次に示す飛行記録の文章を、一字一句変えずに全文抜き出すこと。

(提示文章)
==========
さらに前進@方向を望む <画像クリック→拡大>
進路前方、山地の反対側に遠く雲海が見える・・・。山間部を越えて高度を8500ftに戻す。この山地西側にあたる平野は高度3000ft~4000ftあたりの雲にすっぽり覆われて地上は まったく見えない。Overcast状態。出発前に確認した気象予報ではこの雲はやがて晴れるはずだが、とはいえ若干の不安感を抱きつつ、雲海が山岳地帯と接するあたり、 上空を飛び続ける。

A付近から左前方、ただ雲海 <画像クリック→拡大>

A進行方向目的地は右前方奥 <2枚からの合成画像クリック→拡大>

 Bakersfield MOA(Military Operation Area 軍用訓練空域)の南西を沿うように飛び、ここから進路を北方、329度MH(Magnetic Heading)にとり、右手に山岳地帯(Sierra Nevada山脈)を見ながら飛行。やがて、Isabella Lakeから流れ出る峡谷の平野からの入り口に到達。入り口は、空からの地形的には、それほど明確ではなく、似たような地形が見えるが、GPS Navigation(GARMIN 96C)画面は、わずか3.8 x 5.6 cmの画面サイズながら、カラー画面でしっかりとその場所に導いてくれる。
 峡谷地帯は、BakersField MOAの真っ只中。5000ft級の山々に挟まれているが、徐々に高度を下げて両側ピークを視線より上方に見ながら、峡谷を上流にたどった。峡谷に入って10数分で、ついに目的のIsabella Lakeが視界に入ってきた。11時45分。ここまで1時間33分のフライト。高度を下げ、スピードをおとしつつ、空港にコンタクト。この空港は、管制塔無しのKern Valley Airport (L05)。Isabella Lakeの北岸にあり、通信用のCTAF/UNICOM は周波数122.8MHz。ここにコンタクト。
==========
(データ記録)

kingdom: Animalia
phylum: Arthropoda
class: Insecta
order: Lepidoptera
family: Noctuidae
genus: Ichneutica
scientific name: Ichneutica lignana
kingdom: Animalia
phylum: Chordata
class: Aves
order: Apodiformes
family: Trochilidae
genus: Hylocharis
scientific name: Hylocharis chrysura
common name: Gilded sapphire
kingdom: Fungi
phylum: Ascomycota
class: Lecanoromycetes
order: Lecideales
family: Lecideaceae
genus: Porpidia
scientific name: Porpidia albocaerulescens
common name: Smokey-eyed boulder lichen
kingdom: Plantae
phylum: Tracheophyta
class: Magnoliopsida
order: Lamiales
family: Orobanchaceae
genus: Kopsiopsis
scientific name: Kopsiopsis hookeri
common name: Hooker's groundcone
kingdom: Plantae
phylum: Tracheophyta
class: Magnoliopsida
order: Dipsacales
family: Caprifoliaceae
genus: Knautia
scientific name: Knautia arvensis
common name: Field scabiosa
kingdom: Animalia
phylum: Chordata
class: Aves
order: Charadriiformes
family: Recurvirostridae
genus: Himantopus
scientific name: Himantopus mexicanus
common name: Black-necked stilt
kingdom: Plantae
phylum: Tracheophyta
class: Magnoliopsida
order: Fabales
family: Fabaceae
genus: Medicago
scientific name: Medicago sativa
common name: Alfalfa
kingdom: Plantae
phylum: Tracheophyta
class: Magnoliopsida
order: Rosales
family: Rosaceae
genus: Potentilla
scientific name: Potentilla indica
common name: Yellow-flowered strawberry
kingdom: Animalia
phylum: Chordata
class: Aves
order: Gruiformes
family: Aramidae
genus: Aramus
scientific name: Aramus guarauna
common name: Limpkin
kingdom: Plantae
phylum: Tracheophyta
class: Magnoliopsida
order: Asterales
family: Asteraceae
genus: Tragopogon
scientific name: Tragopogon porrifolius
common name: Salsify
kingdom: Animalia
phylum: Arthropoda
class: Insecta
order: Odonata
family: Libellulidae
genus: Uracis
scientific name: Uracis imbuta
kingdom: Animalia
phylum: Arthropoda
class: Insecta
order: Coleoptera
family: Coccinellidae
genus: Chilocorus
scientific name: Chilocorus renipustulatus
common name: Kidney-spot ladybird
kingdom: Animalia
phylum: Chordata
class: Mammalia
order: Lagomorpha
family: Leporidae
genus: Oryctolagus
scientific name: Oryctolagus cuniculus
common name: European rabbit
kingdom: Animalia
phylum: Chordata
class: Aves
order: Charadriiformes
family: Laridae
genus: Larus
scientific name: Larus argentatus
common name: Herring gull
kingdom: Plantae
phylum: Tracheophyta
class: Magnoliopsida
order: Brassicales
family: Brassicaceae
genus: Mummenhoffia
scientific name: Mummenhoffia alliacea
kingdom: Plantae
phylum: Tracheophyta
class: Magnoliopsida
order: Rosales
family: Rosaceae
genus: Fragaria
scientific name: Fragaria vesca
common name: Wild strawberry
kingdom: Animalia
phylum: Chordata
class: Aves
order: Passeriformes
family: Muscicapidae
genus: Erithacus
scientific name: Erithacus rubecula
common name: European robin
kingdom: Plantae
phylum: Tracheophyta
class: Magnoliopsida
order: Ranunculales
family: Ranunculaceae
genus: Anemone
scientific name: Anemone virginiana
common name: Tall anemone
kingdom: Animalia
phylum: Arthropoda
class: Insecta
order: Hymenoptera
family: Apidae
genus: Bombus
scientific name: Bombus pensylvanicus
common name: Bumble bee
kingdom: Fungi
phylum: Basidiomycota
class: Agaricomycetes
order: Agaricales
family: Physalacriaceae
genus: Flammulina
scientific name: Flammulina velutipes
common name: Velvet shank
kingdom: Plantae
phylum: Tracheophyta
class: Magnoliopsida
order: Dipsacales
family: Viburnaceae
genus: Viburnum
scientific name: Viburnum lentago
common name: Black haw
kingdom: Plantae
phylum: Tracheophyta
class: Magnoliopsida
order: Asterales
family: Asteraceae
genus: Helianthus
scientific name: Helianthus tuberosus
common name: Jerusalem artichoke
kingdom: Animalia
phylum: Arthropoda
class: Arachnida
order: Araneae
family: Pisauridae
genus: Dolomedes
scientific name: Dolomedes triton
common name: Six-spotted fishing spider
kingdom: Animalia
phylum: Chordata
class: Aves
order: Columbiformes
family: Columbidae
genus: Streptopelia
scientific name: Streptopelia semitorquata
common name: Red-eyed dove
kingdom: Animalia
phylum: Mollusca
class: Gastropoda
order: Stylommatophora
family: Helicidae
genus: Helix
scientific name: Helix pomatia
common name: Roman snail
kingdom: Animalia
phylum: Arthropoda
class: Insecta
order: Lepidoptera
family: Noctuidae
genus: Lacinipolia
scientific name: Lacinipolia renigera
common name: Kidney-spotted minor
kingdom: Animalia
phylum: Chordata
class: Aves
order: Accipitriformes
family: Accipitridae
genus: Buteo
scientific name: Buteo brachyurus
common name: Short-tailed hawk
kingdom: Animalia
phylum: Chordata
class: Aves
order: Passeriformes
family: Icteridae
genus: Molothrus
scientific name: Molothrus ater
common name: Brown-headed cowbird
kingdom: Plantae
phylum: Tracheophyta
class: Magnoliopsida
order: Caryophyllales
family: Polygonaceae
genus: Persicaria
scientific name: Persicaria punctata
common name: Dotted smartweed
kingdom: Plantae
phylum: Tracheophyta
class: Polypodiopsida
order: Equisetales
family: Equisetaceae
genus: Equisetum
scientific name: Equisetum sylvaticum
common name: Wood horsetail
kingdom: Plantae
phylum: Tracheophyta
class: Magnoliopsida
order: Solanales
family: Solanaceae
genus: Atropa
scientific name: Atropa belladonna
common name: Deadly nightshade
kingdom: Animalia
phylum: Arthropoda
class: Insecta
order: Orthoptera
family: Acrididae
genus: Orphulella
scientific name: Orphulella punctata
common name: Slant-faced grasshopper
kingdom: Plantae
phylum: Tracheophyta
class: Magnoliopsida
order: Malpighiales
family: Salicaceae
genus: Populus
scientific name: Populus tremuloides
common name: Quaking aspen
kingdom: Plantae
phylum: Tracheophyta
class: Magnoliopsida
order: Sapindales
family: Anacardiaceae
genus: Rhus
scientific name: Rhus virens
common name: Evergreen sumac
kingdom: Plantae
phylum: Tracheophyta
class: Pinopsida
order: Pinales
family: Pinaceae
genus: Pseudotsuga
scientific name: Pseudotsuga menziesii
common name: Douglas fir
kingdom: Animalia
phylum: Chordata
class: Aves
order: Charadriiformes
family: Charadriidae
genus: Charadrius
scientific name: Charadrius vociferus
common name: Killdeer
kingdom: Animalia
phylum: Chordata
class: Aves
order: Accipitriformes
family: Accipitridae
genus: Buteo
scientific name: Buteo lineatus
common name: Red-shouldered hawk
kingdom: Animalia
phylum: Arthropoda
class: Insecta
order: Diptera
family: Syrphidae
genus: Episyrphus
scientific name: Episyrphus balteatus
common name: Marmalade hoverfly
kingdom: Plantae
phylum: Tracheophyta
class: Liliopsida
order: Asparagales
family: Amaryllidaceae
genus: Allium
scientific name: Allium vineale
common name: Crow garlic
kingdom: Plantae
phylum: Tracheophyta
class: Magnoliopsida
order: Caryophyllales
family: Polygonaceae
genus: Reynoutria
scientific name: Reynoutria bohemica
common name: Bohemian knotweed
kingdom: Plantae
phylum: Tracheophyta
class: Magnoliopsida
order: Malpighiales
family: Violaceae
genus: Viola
==========
(解答)
さらに前進@方向を望む <画像クリック→拡大>
進路前方、山地の反対側に遠く雲海が見える・・・。山間部を越えて高度を8500ftに戻す。この山地西側にあたる平野は高度3000ft~4000ftあたりの雲にすっぽり覆われて地上は まったく見えない。Overcast状態。出発前に確認した気象予報ではこの雲はやがて晴れるはずだが、とはいえ若干の不安感を抱きつつ、雲海が山岳地帯と接するあたり、 上空を飛び続ける。

A付近から左前方、ただ雲海 <画像クリック→拡大>

A進行方向目的地は右前方奥 <2枚からの合成画像クリック→拡大>

 Bakersfield MOA(Military Operation Area 軍用訓練空域)の南西を沿うように飛び、ここから進路を北方、329度MH(Magnetic Heading)にとり、右手に山岳地帯(Sierra Nevada山脈)を見ながら飛行。やがて、Isabella Lakeから流れ出る峡谷の平野からの入り口に到達。入り口は、空からの地形的には、それほど明確ではなく、似たような地形が見えるが、GPS Navigation(GARMIN 96C)画面は、わずか3.8 x 5.6 cmの画面サイズながら、カラー画面でしっかりとその場所に導いてくれる。
 峡谷地帯は、BakersField MOAの真っ只中。5000ft級の山々に挟まれているが、徐々に高度を下げて両側ピークを視線より上方に見ながら、峡谷を上流にたどった。峡谷に入って10数分で、ついに目的のIsabella Lakeが視界に入ってきた。11時45分。ここまで1時間33分のフライト。高度を下げ、スピードをおとしつつ、空港にコンタクト。この空港は、管制塔無しのKern Valley Airport (L05)。Isabella Lakeの北岸にあり、通信用のCTAF/UNICOM は周波数122.8MHz。ここにコンタクト。